■ EXERCISE DATA

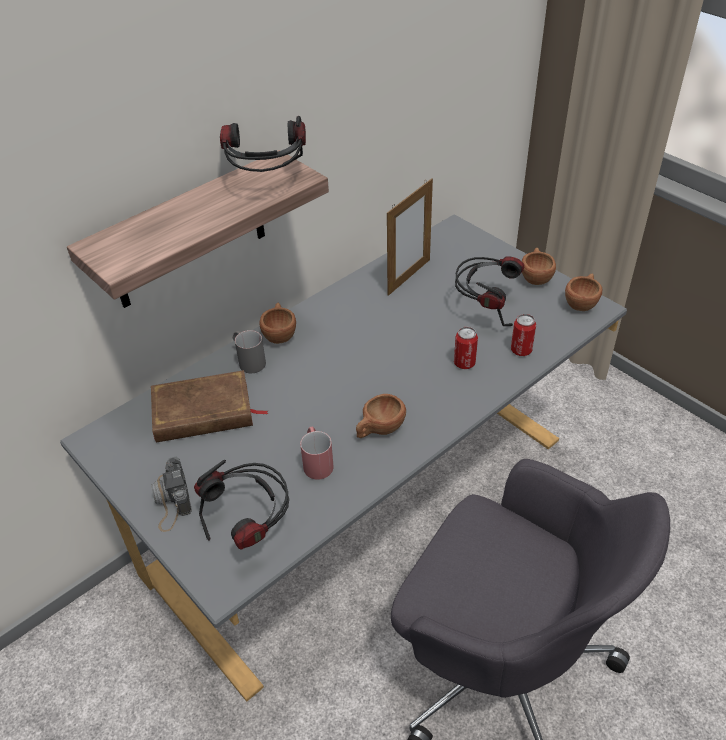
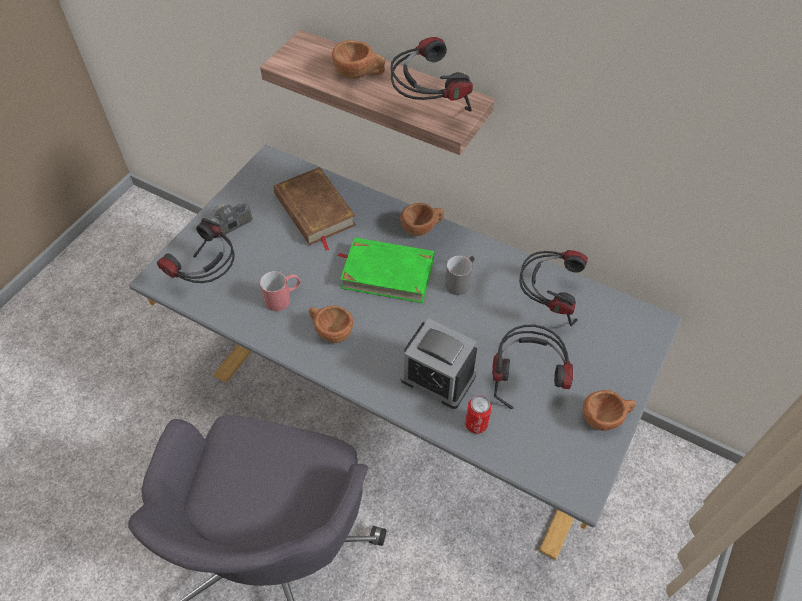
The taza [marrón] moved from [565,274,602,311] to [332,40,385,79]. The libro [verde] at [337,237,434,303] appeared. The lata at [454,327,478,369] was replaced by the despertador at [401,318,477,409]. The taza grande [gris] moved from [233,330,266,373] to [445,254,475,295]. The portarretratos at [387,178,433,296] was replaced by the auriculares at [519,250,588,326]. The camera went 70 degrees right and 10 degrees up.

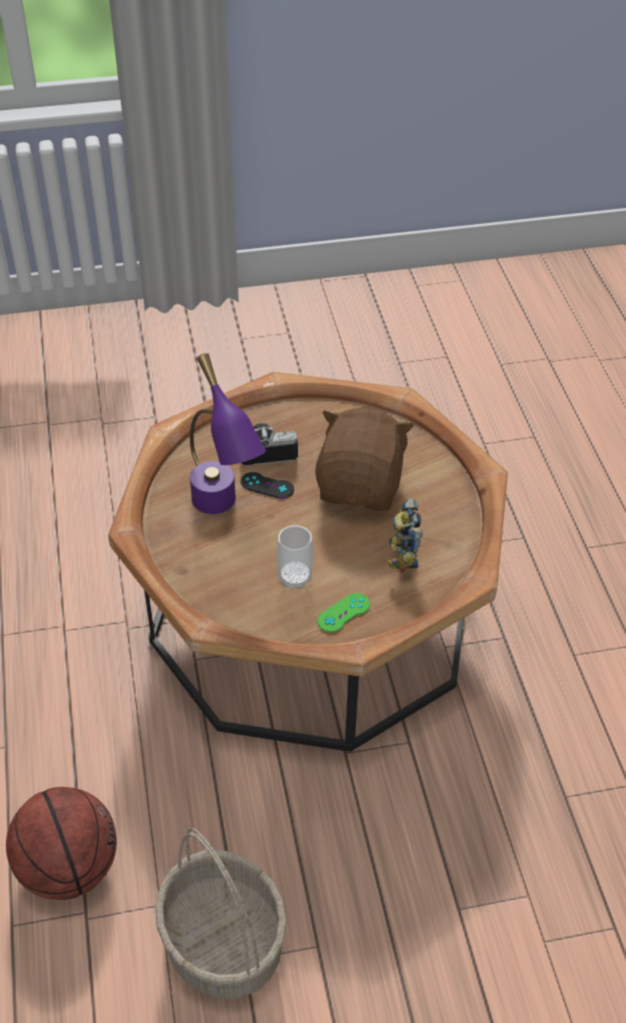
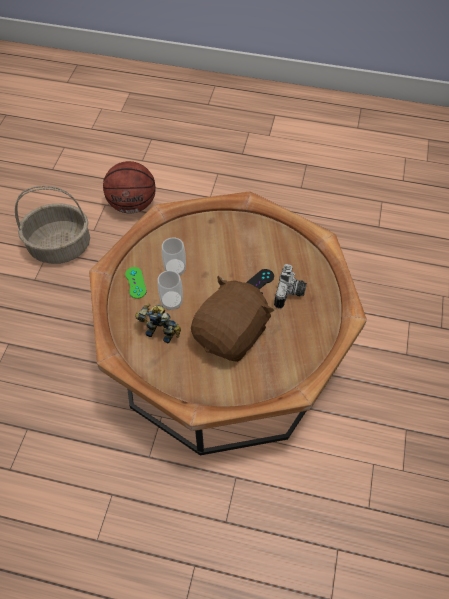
The taza at [158,270,183,310] appeared. The peluche [marrón] at [315,408,414,511] turned 90 degrees counterclockwise. The lámpara de mesa [morado] at [190,353,266,514] disappeared. The camera went 115 degrees right and 10 degrees up.

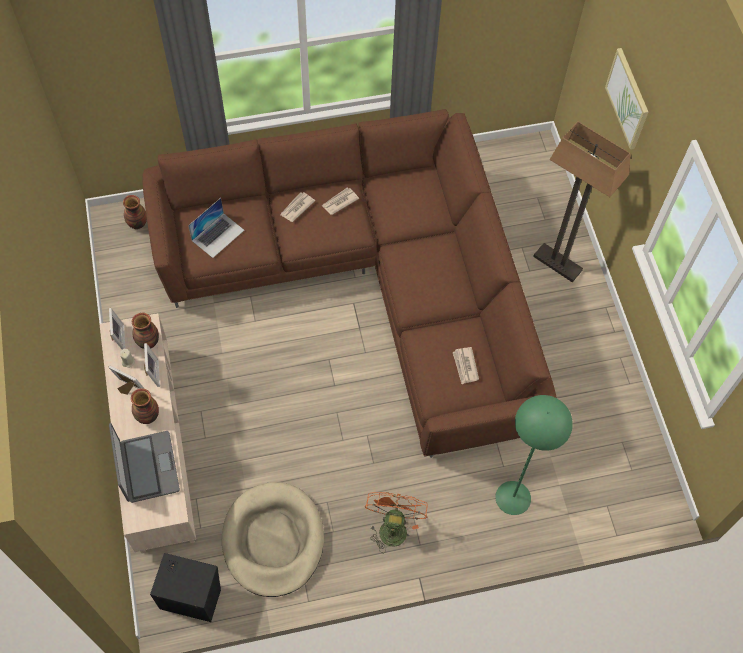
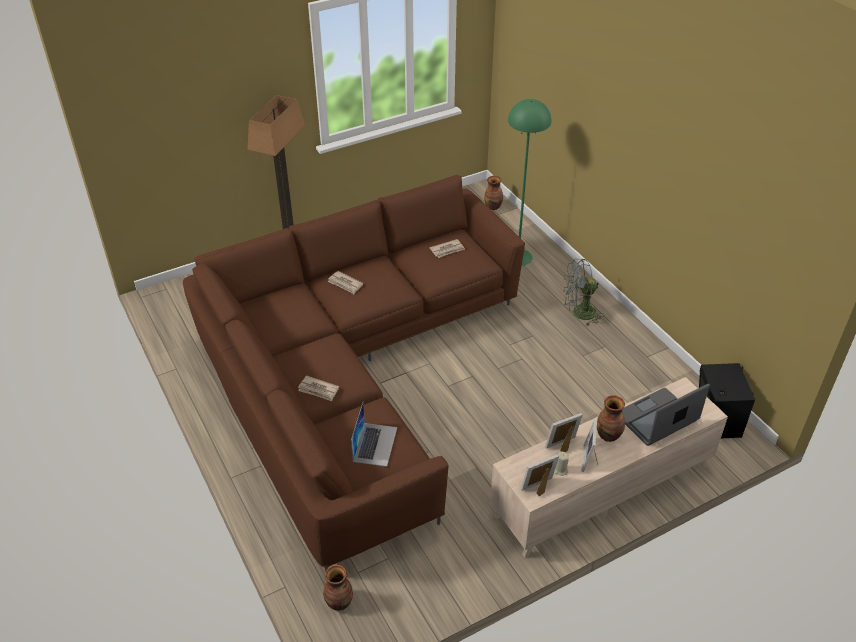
The periódico moved from [322,188,359,215] to [328,271,363,294]. The portátil at [188,198,244,258] turned 75 degrees clockwise. The florero moved from [132,313,159,349] to [484,176,503,210]. The ventilador [naranja] at [365,492,428,553] became the ventilador [gris] at [563,259,604,326]. The cama para perro [beis] at [222,482,324,597] disappeared. The cuadro at [605,48,648,150] disappeared. The camera went 105 degrees left and 20 degrees down.

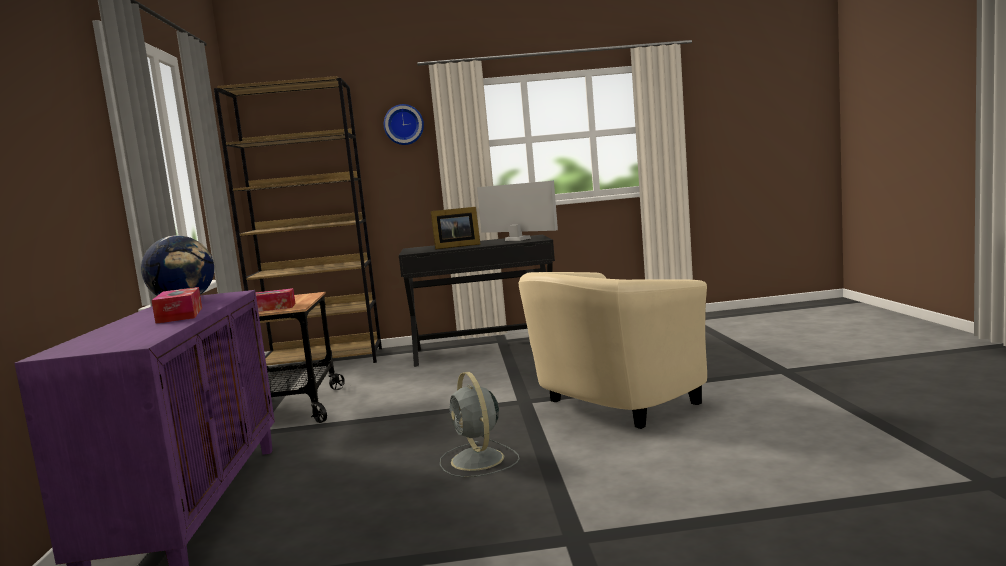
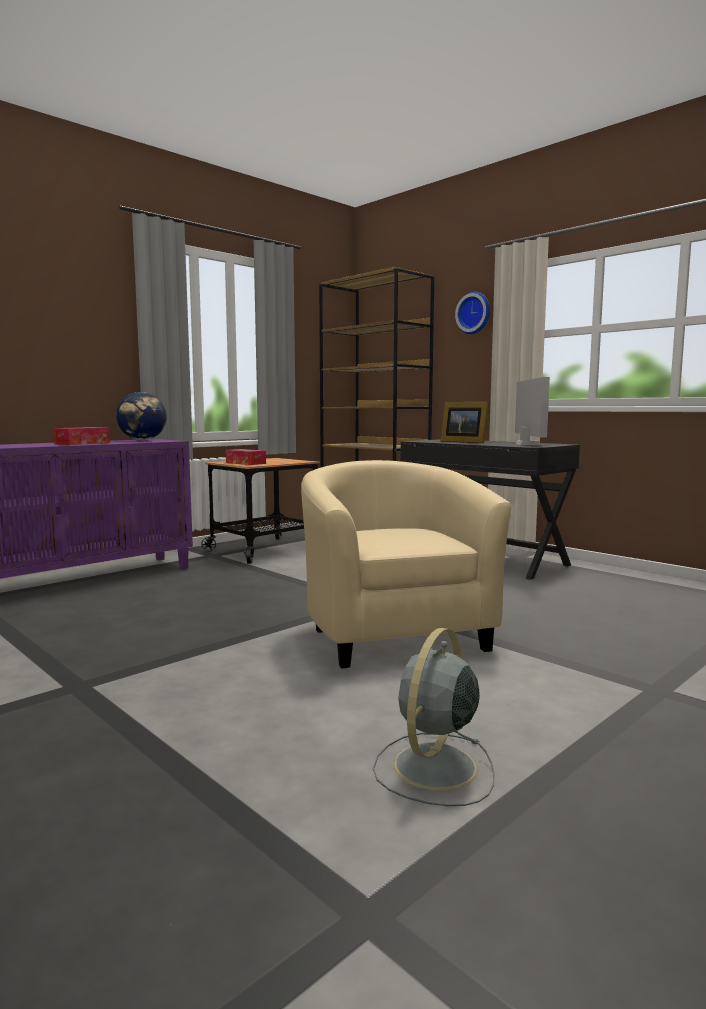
The sillón [beis] at [519,272,707,429] turned 60 degrees clockwise. The ventilador [gris] moved from [440,372,519,477] to [373,628,495,806]. The camera went 50 degrees right and 0 degrees up.

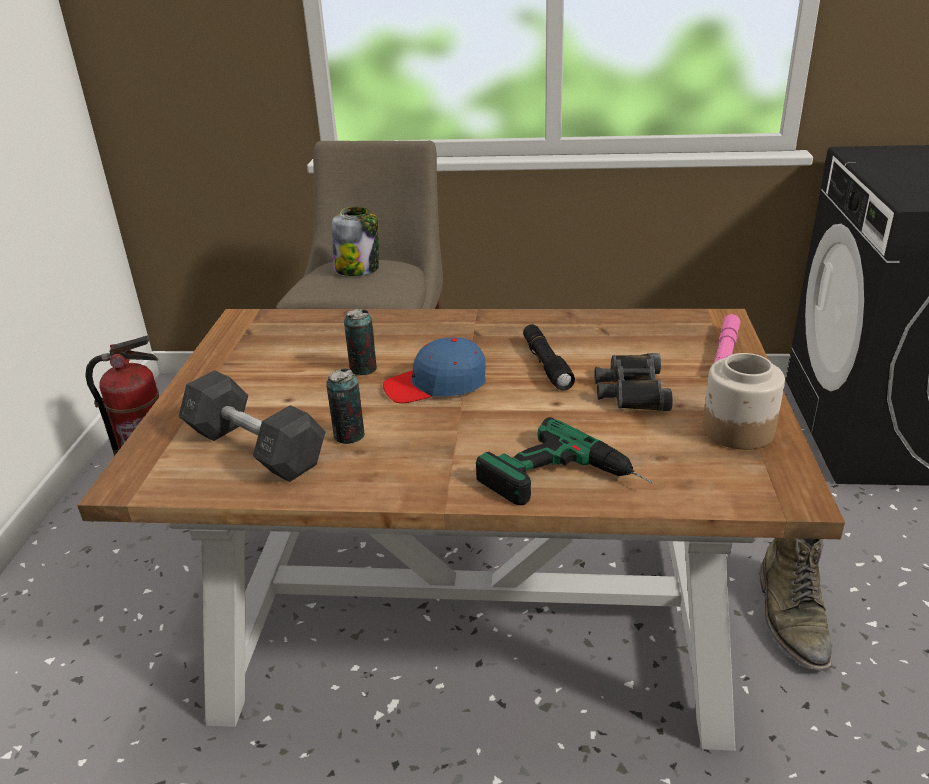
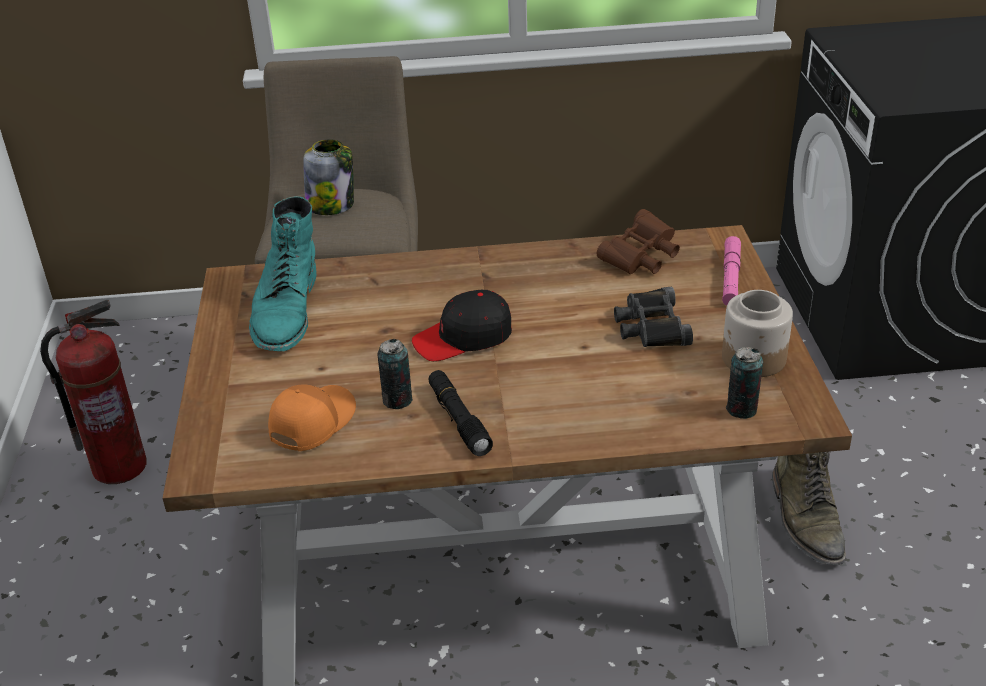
The bota [turquesa] at [249,196,317,352] appeared. The mancuerna [gris] at [178,370,326,482] was replaced by the gorra [naranja] at [268,385,356,451]. The gorra [azul] at [383,337,486,403] became the gorra [negro] at [412,290,512,361]. The linterna [negro] moved from [523,324,575,391] to [428,370,493,456]. The prismáticos [marrón] at [597,209,680,274] appeared. The lata moved from [343,309,377,375] to [726,347,763,419]. The taladro at [476,417,654,505] disappeared. The camera went 10 degrees left and 5 degrees up.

■ WHAT TO WORK ON
Reproduce the data above exactly, leaving each picture out.

■ ANSWER FOR THE TASK
The taza [marrón] moved from [565,274,602,311] to [332,40,385,79]. The libro [verde] at [337,237,434,303] appeared. The lata at [454,327,478,369] was replaced by the despertador at [401,318,477,409]. The taza grande [gris] moved from [233,330,266,373] to [445,254,475,295]. The portarretratos at [387,178,433,296] was replaced by the auriculares at [519,250,588,326]. The camera went 70 degrees right and 10 degrees up.

The taza at [158,270,183,310] appeared. The peluche [marrón] at [315,408,414,511] turned 90 degrees counterclockwise. The lámpara de mesa [morado] at [190,353,266,514] disappeared. The camera went 115 degrees right and 10 degrees up.

The periódico moved from [322,188,359,215] to [328,271,363,294]. The portátil at [188,198,244,258] turned 75 degrees clockwise. The florero moved from [132,313,159,349] to [484,176,503,210]. The ventilador [naranja] at [365,492,428,553] became the ventilador [gris] at [563,259,604,326]. The cama para perro [beis] at [222,482,324,597] disappeared. The cuadro at [605,48,648,150] disappeared. The camera went 105 degrees left and 20 degrees down.

The sillón [beis] at [519,272,707,429] turned 60 degrees clockwise. The ventilador [gris] moved from [440,372,519,477] to [373,628,495,806]. The camera went 50 degrees right and 0 degrees up.

The bota [turquesa] at [249,196,317,352] appeared. The mancuerna [gris] at [178,370,326,482] was replaced by the gorra [naranja] at [268,385,356,451]. The gorra [azul] at [383,337,486,403] became the gorra [negro] at [412,290,512,361]. The linterna [negro] moved from [523,324,575,391] to [428,370,493,456]. The prismáticos [marrón] at [597,209,680,274] appeared. The lata moved from [343,309,377,375] to [726,347,763,419]. The taladro at [476,417,654,505] disappeared. The camera went 10 degrees left and 5 degrees up.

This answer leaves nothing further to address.